Clementine
Eastern Red-Spotted Newt
In the deep green silence of the forest lives Clementine, a red-spotted newt known as the Dreamkeeper. Folklore tells that she wanders the moss at twilight, collecting dreams as they drift from sleepers’ minds — and sometimes, the soft daydreams that flutter quietly in the minds of those awake. She stores them in her dappled skin, carrying both the gentle and the strange through the undergrowth until dawn.
Some say the patterns on her back are maps to secret dream realms, while others believe she guards the boundary between waking and sleeping — ensuring that dreams do not slip too far into the mortal world. To keep Clementine close is to invite the watchful protection of the forest’s oldest magic, and to honor the mystery of what lies behind closed eyes at night… and the quiet wonders of the day.

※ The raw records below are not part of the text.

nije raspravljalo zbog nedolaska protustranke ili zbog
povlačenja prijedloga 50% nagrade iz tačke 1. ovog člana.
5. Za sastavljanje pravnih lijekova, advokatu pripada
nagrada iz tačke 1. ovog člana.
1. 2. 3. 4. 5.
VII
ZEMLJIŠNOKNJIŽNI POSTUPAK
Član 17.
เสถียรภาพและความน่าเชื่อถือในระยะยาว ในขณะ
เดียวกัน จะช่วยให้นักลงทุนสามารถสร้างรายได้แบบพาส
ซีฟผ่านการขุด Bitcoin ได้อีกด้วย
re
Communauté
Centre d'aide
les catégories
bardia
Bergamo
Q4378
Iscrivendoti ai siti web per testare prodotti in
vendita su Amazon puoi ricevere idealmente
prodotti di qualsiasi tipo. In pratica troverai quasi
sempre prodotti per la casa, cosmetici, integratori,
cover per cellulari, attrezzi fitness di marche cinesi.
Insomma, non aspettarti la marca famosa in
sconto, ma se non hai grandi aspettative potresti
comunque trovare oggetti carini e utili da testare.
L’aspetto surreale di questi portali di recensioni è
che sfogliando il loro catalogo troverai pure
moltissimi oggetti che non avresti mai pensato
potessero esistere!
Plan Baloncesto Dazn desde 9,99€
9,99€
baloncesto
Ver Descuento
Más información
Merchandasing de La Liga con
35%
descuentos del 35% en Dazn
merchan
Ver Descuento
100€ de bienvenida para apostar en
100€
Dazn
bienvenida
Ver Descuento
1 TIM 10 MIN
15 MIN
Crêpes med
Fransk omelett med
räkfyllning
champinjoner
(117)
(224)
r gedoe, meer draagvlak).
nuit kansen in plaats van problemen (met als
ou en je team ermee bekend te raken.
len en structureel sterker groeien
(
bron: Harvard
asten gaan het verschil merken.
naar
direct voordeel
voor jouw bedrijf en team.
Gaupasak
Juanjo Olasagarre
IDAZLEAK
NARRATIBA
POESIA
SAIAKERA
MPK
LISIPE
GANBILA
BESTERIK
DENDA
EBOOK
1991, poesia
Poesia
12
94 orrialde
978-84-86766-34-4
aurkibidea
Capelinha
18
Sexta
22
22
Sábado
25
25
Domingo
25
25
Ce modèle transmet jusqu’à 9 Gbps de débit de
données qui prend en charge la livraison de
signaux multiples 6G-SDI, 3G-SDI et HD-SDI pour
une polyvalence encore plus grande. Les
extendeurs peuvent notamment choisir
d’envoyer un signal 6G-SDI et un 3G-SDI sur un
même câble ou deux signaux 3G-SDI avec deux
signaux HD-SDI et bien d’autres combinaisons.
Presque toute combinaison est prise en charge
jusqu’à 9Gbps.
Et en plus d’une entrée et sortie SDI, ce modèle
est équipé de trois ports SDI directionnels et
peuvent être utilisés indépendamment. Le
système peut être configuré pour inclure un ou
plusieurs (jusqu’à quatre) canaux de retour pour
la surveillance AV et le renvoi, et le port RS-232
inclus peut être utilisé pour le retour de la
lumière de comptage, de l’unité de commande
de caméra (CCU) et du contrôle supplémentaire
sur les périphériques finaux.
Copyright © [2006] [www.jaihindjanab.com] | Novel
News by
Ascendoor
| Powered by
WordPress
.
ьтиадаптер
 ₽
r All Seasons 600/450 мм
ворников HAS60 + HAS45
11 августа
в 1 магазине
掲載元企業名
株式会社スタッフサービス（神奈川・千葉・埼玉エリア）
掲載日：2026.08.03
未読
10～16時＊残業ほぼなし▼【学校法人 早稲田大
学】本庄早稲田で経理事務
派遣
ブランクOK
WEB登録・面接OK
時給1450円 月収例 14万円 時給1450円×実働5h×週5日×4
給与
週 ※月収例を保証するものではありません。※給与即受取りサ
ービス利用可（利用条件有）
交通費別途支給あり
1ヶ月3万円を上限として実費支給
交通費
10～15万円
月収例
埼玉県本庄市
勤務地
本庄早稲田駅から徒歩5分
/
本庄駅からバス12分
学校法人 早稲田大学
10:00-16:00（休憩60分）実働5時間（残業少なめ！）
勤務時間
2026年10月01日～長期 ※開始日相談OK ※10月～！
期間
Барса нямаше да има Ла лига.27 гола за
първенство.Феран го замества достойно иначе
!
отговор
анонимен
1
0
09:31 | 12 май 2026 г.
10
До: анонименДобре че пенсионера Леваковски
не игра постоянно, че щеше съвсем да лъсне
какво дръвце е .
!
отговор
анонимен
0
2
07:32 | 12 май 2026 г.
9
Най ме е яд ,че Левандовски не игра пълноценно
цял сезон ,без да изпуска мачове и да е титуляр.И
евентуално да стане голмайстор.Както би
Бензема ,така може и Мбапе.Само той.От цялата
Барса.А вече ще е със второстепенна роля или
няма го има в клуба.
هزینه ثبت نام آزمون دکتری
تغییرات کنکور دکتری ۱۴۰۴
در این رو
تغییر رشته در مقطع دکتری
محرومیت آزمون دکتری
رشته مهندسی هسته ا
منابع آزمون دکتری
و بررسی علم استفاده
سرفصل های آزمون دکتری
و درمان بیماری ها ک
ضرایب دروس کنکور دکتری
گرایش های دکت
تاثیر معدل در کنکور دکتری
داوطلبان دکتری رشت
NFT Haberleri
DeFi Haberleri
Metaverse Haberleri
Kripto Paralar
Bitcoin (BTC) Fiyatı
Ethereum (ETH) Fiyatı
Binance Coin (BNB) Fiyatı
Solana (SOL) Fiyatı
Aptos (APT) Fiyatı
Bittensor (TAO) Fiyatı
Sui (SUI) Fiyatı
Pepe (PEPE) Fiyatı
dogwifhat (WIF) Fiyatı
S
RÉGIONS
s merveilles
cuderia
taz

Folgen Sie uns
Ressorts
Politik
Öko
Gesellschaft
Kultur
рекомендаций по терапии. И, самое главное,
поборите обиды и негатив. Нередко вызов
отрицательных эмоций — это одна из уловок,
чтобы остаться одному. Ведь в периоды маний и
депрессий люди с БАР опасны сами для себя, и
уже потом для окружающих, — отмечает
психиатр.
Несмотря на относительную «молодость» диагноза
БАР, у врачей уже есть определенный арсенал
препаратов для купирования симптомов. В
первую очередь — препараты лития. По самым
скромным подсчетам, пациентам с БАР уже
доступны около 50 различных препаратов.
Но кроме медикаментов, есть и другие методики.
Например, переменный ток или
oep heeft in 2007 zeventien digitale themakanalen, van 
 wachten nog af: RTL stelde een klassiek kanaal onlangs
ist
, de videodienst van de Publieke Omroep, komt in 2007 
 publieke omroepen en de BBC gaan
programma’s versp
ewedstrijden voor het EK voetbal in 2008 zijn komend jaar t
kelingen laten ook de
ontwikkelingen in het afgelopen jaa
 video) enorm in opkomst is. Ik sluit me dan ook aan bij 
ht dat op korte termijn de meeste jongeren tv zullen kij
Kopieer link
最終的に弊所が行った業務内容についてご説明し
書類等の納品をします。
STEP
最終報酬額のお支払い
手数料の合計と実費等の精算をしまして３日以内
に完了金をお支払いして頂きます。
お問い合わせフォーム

Collects lost buttons. Trades secrets for riddles.
Salamander Folkore
Born of two worlds, the salamander walks the line between water and flame. To alchemists it was a fire-spirit, said to endure the hottest embers without harm, a secret emblem of transformation.
Among Algonquian-speaking peoples, it was whispered that amphibians meddled with rain and fire alike, keepers of balance between storm and hearth.
When European settlers carried their own superstitions into New England, the salamander became a creature of suspicion: slipping from damp logs into the flames of lit fireplaces, they became associated with witchcraft and known as a familiar of hidden covens.
And so the salamander remains - an omen of thresholds and mysteries, neither wholly of fire nor water, but forever flickering between them.